**ASSIGNMENT**
Every line from the one that contains "1999-03-03 04:07" to the end of the records must be restated word for word. No other line belongs in the answer.
-------------------------
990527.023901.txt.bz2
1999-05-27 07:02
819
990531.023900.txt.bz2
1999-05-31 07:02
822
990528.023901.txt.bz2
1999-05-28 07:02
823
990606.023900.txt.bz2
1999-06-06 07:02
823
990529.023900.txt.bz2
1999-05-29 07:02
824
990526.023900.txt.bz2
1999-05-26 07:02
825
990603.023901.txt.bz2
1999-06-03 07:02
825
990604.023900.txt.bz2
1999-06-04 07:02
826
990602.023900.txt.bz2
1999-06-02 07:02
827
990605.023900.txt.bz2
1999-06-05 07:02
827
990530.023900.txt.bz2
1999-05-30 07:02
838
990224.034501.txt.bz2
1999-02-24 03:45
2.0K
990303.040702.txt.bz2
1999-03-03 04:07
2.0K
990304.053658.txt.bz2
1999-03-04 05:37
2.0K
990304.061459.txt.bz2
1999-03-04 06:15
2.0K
-------------------------
**OUTPUT OF THE TASK**
1999-03-03 04:07
2.0K
990304.053658.txt.bz2
1999-03-04 05:37
2.0K
990304.061459.txt.bz2
1999-03-04 06:15
2.0K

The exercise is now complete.